- 提示テキスト
------------------------------------------------

Danny Boyle監督作品 SUNSHINE
あの衝撃的な作品Trainspottingから既に10年が経過してしまったことに今更ながら驚くのだが、それは措くとして、本作はあの作品で世に知られることになったダニー・ボイル(Danny Boyle)監督が、20世紀フォックス社というハリウッドの映画会社からの資本提供その他を受けて制作したSF映画、ということになる。原題はSUNSHINE。出演は今をときめくアイルランド出身のキリアン・マーフィ(Cillian Murphy)、真田広之(Hiroyuki Sanada)、ミシェル・ヨー(Michelle Yeoh)等々。
物語自体はとても単純。邦題からして西暦2057年なのだろう年のお話で、どうやら太陽の活動異常か何かで地球上の生命が危機に瀕している、という設定。それでもって、それを救うべく太陽に接近して核弾頭を打ち込むというミッションを与えられた8名の乗組員を擁するイカロス2号という宇宙船内では、太陽に近づくにつれ異常事態が次々と起こり、というお話。
まあ、同じようなテーマあるいは設定のSF小説を読みまくっていたり、コミックやアニメーションをある程度観ている立場からは、話の膨らませ方や細部へのこだわりなどがいかにも足りない、ということは確かに感じるところではある。D.ブリンの『サンダイバー』(ハヤカワ文庫)のようなものであるとか、幸村誠のアニメーション化もなされたコミック『プラネテス』(講談社)や、佐藤竜雄が監督したアニメーション作品『宇宙のステルヴィア』(DVDはキングレコードから)といった途轍もなく良く出来た作品群と比べてしまうと(ちなみにこれらは全て必読、必見である。)、この映画が持つ物語構成・世界設定の余りの凡庸さ、というのは決して否定出来ないと思うのだ。

------------------------------------------------

- 提供資料
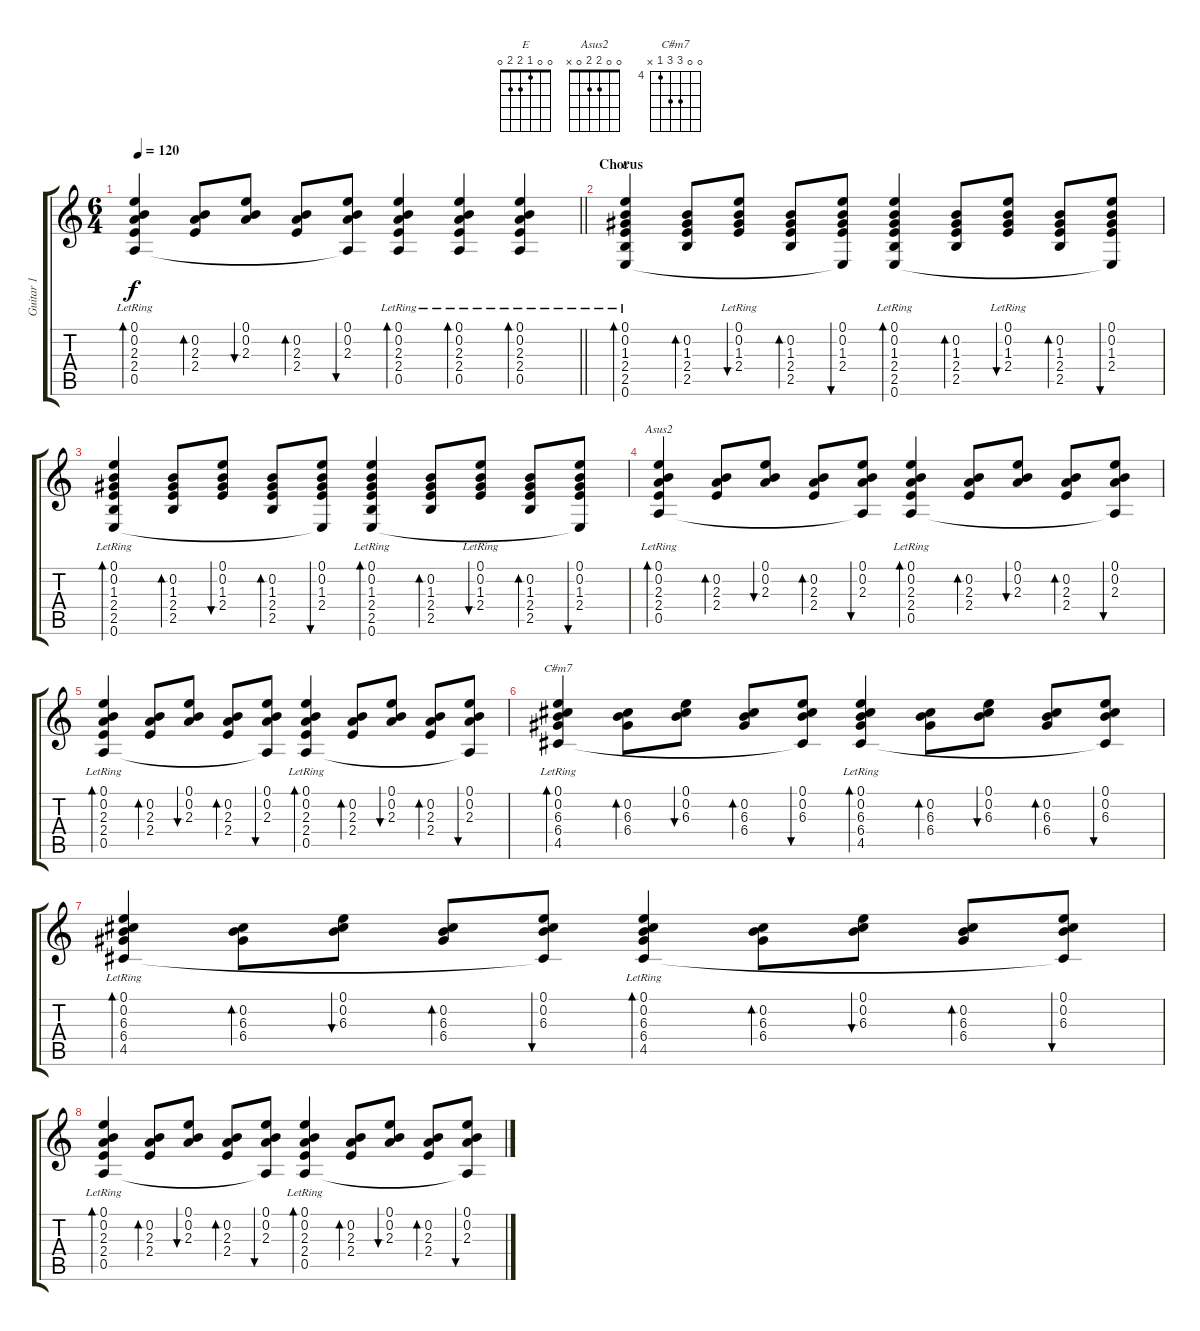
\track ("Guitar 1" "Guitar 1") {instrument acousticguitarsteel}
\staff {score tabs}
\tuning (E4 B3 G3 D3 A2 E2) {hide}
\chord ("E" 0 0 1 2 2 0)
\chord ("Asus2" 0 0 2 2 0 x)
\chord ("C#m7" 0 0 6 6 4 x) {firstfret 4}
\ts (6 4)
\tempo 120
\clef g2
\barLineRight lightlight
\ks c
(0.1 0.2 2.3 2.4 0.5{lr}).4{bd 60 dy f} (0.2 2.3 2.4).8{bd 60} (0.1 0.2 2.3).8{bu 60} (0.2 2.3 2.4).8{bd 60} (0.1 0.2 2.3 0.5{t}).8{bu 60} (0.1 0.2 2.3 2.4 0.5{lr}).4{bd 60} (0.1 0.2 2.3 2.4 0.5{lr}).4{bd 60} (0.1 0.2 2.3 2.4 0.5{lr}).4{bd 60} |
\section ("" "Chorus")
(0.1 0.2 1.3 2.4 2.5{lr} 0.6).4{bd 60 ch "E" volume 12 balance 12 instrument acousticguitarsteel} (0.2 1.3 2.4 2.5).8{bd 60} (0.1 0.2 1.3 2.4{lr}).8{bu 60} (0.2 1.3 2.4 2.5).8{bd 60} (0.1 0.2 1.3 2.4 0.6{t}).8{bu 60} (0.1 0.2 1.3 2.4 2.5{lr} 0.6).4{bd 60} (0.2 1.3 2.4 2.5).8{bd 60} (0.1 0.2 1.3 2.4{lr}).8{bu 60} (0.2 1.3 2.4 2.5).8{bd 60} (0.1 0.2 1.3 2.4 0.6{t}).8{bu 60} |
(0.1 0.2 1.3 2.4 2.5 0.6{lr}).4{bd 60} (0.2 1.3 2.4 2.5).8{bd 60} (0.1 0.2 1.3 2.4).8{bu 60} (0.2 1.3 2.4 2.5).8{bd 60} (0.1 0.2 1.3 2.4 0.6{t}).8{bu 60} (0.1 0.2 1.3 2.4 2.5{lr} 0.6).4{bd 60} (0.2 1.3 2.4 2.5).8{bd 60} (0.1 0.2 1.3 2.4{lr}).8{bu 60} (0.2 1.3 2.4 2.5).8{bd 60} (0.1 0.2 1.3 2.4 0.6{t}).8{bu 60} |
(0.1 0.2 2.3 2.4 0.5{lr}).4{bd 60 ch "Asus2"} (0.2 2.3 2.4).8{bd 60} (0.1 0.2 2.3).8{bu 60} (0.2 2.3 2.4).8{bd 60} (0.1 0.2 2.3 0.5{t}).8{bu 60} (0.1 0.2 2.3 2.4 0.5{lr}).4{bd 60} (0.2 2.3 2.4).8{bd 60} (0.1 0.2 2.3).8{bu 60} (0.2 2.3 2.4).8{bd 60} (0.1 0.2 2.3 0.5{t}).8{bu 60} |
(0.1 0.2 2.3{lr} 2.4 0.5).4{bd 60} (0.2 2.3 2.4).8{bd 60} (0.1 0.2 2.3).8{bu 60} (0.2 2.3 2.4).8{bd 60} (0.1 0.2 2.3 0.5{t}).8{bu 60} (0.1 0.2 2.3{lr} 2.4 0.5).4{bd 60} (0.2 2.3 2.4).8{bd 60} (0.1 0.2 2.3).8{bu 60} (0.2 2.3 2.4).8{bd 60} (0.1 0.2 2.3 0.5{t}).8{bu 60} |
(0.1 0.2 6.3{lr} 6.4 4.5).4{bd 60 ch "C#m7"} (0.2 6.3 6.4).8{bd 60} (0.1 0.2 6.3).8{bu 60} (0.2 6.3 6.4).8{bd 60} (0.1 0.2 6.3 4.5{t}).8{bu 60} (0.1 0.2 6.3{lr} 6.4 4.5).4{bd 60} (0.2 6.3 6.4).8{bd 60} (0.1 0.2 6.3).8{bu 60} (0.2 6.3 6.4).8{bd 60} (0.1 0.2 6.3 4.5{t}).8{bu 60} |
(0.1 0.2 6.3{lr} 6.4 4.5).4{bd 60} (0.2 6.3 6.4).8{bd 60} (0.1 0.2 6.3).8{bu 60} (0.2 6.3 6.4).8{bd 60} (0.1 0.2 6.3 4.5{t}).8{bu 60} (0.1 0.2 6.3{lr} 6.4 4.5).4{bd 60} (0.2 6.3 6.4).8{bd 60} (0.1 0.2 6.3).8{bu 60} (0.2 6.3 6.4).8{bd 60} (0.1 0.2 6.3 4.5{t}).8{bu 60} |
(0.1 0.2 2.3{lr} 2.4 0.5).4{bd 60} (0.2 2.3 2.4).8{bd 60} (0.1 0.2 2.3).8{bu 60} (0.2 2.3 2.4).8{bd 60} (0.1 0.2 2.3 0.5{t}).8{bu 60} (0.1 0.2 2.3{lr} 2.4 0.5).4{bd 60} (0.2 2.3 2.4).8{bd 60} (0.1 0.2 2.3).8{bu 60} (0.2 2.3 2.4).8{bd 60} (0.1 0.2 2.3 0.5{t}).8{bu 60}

------------------------------------------------

- 記述課題
映画評の「物語自体はとても単純。」で始まる段落を、主な事実を残したまま、より短い文章に書き直してください。 上の行は、別の出典から採られたものです。

- 解答
物語は単純で、邦題から見ておそらく2057年の話。太陽の活動異常らしき原因で地球上の生命が危機に瀕しており、それを救うため太陽に接近して核弾頭を打ち込む任務を負った8名の乗組員の宇宙船イカロス2号で、太陽に近づくにつれ異常事態が次々と起こる。